(Saved entries)

####

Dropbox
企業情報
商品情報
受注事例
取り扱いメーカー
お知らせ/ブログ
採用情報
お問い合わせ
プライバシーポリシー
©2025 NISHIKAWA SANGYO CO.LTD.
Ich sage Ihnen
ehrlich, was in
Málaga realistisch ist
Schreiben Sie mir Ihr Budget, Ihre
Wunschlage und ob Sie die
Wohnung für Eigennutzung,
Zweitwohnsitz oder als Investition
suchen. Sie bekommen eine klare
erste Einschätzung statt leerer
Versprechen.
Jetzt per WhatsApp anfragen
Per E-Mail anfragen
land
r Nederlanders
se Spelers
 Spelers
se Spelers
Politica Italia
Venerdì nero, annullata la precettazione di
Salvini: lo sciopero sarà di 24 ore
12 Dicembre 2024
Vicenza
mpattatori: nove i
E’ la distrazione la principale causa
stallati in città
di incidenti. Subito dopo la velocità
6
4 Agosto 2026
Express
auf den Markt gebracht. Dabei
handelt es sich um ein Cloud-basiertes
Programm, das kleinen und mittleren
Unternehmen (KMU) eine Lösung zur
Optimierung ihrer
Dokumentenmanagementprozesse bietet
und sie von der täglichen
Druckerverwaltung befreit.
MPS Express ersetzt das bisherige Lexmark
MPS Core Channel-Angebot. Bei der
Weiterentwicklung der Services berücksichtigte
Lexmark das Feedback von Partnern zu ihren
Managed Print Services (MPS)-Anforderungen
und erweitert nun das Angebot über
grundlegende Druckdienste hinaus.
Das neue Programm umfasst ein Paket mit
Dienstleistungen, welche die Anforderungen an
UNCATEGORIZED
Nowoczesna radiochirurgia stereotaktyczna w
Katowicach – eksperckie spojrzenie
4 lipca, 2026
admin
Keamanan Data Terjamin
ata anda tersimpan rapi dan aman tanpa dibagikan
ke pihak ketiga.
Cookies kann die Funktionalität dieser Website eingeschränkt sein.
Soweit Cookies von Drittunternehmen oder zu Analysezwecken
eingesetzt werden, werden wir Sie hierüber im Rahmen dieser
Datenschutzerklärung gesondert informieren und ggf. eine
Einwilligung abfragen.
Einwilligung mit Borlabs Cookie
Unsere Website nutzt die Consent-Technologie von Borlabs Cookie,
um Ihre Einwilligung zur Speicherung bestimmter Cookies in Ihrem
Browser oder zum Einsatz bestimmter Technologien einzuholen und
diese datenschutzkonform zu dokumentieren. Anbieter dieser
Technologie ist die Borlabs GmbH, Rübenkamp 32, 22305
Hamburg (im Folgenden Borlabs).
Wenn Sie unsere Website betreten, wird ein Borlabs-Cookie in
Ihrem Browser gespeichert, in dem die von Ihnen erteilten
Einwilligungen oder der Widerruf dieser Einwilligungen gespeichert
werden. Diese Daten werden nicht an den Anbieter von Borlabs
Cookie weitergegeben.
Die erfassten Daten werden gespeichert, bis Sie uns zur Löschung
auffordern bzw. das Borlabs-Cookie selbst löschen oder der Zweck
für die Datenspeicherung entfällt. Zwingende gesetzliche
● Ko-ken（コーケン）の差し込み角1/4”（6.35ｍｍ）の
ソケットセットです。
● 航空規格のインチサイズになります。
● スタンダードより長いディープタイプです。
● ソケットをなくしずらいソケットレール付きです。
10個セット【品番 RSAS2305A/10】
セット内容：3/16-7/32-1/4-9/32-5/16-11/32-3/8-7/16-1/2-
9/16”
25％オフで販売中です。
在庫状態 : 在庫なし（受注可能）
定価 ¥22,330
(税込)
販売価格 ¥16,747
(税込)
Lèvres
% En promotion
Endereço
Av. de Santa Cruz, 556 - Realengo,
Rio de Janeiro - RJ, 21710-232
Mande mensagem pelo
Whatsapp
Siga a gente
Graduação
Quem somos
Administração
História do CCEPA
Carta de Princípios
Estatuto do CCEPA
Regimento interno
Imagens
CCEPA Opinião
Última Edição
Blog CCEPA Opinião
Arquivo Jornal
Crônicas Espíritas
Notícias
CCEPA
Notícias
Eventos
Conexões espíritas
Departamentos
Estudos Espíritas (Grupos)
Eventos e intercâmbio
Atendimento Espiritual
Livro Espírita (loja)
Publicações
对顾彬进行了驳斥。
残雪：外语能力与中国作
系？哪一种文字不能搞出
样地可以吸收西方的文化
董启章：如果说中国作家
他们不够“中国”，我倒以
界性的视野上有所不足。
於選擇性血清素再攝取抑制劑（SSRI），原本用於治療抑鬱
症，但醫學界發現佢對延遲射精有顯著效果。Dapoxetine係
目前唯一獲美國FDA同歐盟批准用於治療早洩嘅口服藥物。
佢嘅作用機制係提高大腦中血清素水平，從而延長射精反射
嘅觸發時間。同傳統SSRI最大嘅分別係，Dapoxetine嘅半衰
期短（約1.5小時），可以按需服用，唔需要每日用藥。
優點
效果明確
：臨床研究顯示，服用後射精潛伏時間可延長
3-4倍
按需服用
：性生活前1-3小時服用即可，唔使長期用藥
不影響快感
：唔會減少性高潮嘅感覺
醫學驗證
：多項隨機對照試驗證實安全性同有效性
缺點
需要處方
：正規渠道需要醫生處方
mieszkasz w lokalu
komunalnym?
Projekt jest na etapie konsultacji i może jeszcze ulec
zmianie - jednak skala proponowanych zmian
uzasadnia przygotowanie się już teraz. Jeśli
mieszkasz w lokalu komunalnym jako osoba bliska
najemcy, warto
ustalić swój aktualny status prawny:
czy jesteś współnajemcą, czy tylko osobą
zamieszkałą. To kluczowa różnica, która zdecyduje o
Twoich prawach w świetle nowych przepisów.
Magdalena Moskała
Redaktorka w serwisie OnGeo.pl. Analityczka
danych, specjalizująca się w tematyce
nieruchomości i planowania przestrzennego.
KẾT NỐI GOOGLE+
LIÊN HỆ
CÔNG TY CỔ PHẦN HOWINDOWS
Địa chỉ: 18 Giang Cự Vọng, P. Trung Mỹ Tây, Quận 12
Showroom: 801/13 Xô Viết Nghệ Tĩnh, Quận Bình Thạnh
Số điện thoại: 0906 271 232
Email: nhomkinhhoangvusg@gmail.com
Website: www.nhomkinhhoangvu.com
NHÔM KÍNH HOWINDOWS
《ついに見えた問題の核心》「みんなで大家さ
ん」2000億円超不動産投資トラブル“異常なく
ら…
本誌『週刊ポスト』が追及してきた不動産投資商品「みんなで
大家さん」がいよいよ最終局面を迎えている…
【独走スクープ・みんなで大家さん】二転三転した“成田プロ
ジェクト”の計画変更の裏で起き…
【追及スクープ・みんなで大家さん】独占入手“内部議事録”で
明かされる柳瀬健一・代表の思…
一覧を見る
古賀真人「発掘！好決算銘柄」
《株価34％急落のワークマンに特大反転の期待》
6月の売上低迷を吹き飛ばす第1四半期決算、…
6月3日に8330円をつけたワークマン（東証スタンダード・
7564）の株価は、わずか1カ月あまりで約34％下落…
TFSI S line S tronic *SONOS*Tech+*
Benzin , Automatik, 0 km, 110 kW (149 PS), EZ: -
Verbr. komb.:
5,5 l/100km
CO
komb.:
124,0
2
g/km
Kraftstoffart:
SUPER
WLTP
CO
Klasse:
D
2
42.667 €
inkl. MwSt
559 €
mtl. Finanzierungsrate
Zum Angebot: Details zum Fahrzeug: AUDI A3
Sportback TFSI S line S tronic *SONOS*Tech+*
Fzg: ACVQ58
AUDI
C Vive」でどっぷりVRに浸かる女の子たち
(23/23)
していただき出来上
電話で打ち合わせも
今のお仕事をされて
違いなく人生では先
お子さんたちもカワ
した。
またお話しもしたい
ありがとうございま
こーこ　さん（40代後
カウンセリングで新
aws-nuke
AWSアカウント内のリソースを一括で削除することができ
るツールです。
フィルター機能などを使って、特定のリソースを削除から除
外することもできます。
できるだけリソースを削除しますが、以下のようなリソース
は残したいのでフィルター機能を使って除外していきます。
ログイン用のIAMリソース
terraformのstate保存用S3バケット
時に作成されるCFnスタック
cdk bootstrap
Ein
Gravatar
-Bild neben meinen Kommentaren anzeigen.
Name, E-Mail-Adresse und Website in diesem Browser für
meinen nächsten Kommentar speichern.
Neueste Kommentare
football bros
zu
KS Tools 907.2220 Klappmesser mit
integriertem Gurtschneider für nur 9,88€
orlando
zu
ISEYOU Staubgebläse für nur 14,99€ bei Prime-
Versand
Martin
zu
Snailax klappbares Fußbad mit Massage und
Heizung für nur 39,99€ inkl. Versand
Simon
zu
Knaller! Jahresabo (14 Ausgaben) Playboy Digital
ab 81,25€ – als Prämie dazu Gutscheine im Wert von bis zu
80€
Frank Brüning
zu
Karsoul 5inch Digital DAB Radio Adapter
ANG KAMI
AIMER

####

* [Activity]: For this exercise, find all lines in the records containing the word "Ihrem" and copy them.

* [Answer to the problem]:
um Ihre Einwilligung zur Speicherung bestimmter Cookies in Ihrem
Ihrem Browser gespeichert, in dem die von Ihnen erteilten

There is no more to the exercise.